Neural interfaces to computers

Toby Howard

This article first appeared in Personal Computer World magazine, December 1997.

WHEN READERS OF New Scientist were recently asked to vote on what applications of genetic engineering they would most like to see, the responses were illuminating. Among the ideas were increased bladder elasticity for beer drinkers, tan-on-command skin for sunbathers, telepathy for everyone, and the genetic modification of politicians to make them incapable of lying. All rather implausible, but one item high on the wish list may soon become reality: controlling computers using nothing more than our nerve impulses. This is "bio-sensing", and it offers a revolutionary new way for humans and computers to interact.

It's two years since Futures last reported on efforts to create a direct brain-to-computer interface, and there have been few newsworthy developments. Using scalp electrodes to monitor the brain's electrical activity, about the best that can be currently achieved is to train subjects to modulate their "mu rhythm" brain waves, which are known to be connected with limb movement. These changes can be picked up and used to control the movement of a cursor on a computer screen.
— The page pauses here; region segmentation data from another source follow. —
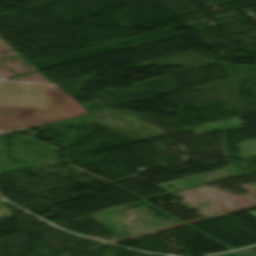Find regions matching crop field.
<instances>
[{
    "instance_id": "7",
    "label": "crop field",
    "mask_w": 256,
    "mask_h": 256,
    "mask_svg": "<svg viewBox=\"0 0 256 256\" xmlns=\"http://www.w3.org/2000/svg\"><path fill=\"white\" fill-rule=\"evenodd\" d=\"M2 81H0V83H1Z\"/></svg>"
},
{
    "instance_id": "4",
    "label": "crop field",
    "mask_w": 256,
    "mask_h": 256,
    "mask_svg": "<svg viewBox=\"0 0 256 256\" xmlns=\"http://www.w3.org/2000/svg\"><path fill=\"white\" fill-rule=\"evenodd\" d=\"M0 105L46 108V106H41V105H28V104L2 103V102H0Z\"/></svg>"
},
{
    "instance_id": "5",
    "label": "crop field",
    "mask_w": 256,
    "mask_h": 256,
    "mask_svg": "<svg viewBox=\"0 0 256 256\" xmlns=\"http://www.w3.org/2000/svg\"><path fill=\"white\" fill-rule=\"evenodd\" d=\"M217 256H235V255L232 253H229V254H223V255H217Z\"/></svg>"
},
{
    "instance_id": "2",
    "label": "crop field",
    "mask_w": 256,
    "mask_h": 256,
    "mask_svg": "<svg viewBox=\"0 0 256 256\" xmlns=\"http://www.w3.org/2000/svg\"><path fill=\"white\" fill-rule=\"evenodd\" d=\"M46 86L4 83L0 85V101L47 105Z\"/></svg>"
},
{
    "instance_id": "6",
    "label": "crop field",
    "mask_w": 256,
    "mask_h": 256,
    "mask_svg": "<svg viewBox=\"0 0 256 256\" xmlns=\"http://www.w3.org/2000/svg\"><path fill=\"white\" fill-rule=\"evenodd\" d=\"M248 213L256 217V212H248Z\"/></svg>"
},
{
    "instance_id": "1",
    "label": "crop field",
    "mask_w": 256,
    "mask_h": 256,
    "mask_svg": "<svg viewBox=\"0 0 256 256\" xmlns=\"http://www.w3.org/2000/svg\"><path fill=\"white\" fill-rule=\"evenodd\" d=\"M47 94L48 110L0 106V134L84 113L55 86H48Z\"/></svg>"
},
{
    "instance_id": "3",
    "label": "crop field",
    "mask_w": 256,
    "mask_h": 256,
    "mask_svg": "<svg viewBox=\"0 0 256 256\" xmlns=\"http://www.w3.org/2000/svg\"><path fill=\"white\" fill-rule=\"evenodd\" d=\"M239 256H256V251L252 248L235 251Z\"/></svg>"
}]
</instances>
But it's an erratic business at the best of times, and the subject needs to undergo intensive biofeedback training

The problem with this approach is that the brain waves picked up by even the most sophisticated scalp sensors reveal a cranial cacophany of electrical activity. It's incredibly hard to filter out the noise to reveal signals which the subject can (to some extent) control voluntarily.

Many researchers are now turning their attention away from the brain itself, towards the nerves that communicate its instructions around the body. If you want to detect a subject wiggling his toes, for example, it makes more sense to monitor the relatively simple electrical activity of the muscles in the feet, rather than to try and fathom the mysteries of the whole brain.

A technique currently attracting much attention is electro-oculography, which measures the tiny electrical impulses associated with voluntary movements of the eyes. Using small electrodes attached to the forehead and under the eyes, it's possible to accurately track the horizontal and vertical components of a person's gaze.

One company playing a leading role in using muscle and eye signals for computer control is BioControl Systems Inc, based in Palo Alto, California. In a recent demonstration of a simulated surgical procedure, BioControl's Anthony Lloyd was able to accurately move an endoscope attached to a six degree of freedom robot, controlled by the neural signals generated by his eye movement.

The technique has obvious applications for the handicapped, and there have already been some remarkable success stories. Researchers at Syracuse University have created a system which enables a 16-year old quadriplegic boy to navigate the Web using signals entirely derived from his facial muscles. Another patient, an 18-month-old girl paralysed after a severe spinal injury, quickly learnt how to move an icon around the screen using just her eyes.

As well as non-invasive bio-sensing, direct neural interfaces are also under development, to monitor the state of an individual nerve cell without interfering with its activity. Researchers at the Max Planck Institute for Biochemistry in Munich have created a "silicon to neuron junction", although so far they have only experimented with leeches.

Working somewhat higher up the evolutionary scale, a team at the Georgia Institute of Technology are undertaking an ambitious program to enable a patient with paralysed limbs to control a robot arm, simply by thinking of the desired movement. Their idea is to implant microscopic electrodes in the motor cortex of the brain to record the neural signals directly responsible for arm and hand movements. These signals will then be analysed using pattern recognition techniques to determine the intended limb movements, from which commands will be generated to control the robot arm. Currently, the system is being tested with rhesus monkeys.

Bio-sensing needn't just be for expensive research programs -- there are several cheap devices on the market to fiddle about with at home. Late last year a Californian company called The Other 90% Technologies introduced a bio-PC interface using on a sensor fitting around a finger. "The first computer product operated by human thought", runs their somewhat hyperbolic publicity, although the sensor can apparently be used to control the player in a number of games sold by the company.

While the true Brain-Computer Interface remains beyond our reach, it is entirely possible that neural links with computers will one day become mainstream, and today's genetic fantasies might not sound so daft. We might indeed think of our computers as extensions to our own mind and body, and enjoy the luxury of LED arrays implanted into our skin in discreet places, offering detailed readouts of the body's condition.

This is the realm of the "trans-human", the merging of computer and flesh, claimed by some to be the next step in our evolution. We'll all eventually become six-million-dollar-men (and women) say groups like the Extropians who see the the human body as obsolete in an increasingly technological world.

Of course, all these computer attachments to our clapped-out bodies will need a power source. One New Scientist reader has the answer: we'll simply alter our genetic code to include that clever muscle found in electric eels.

Toby Howard teaches at the University of Manchester.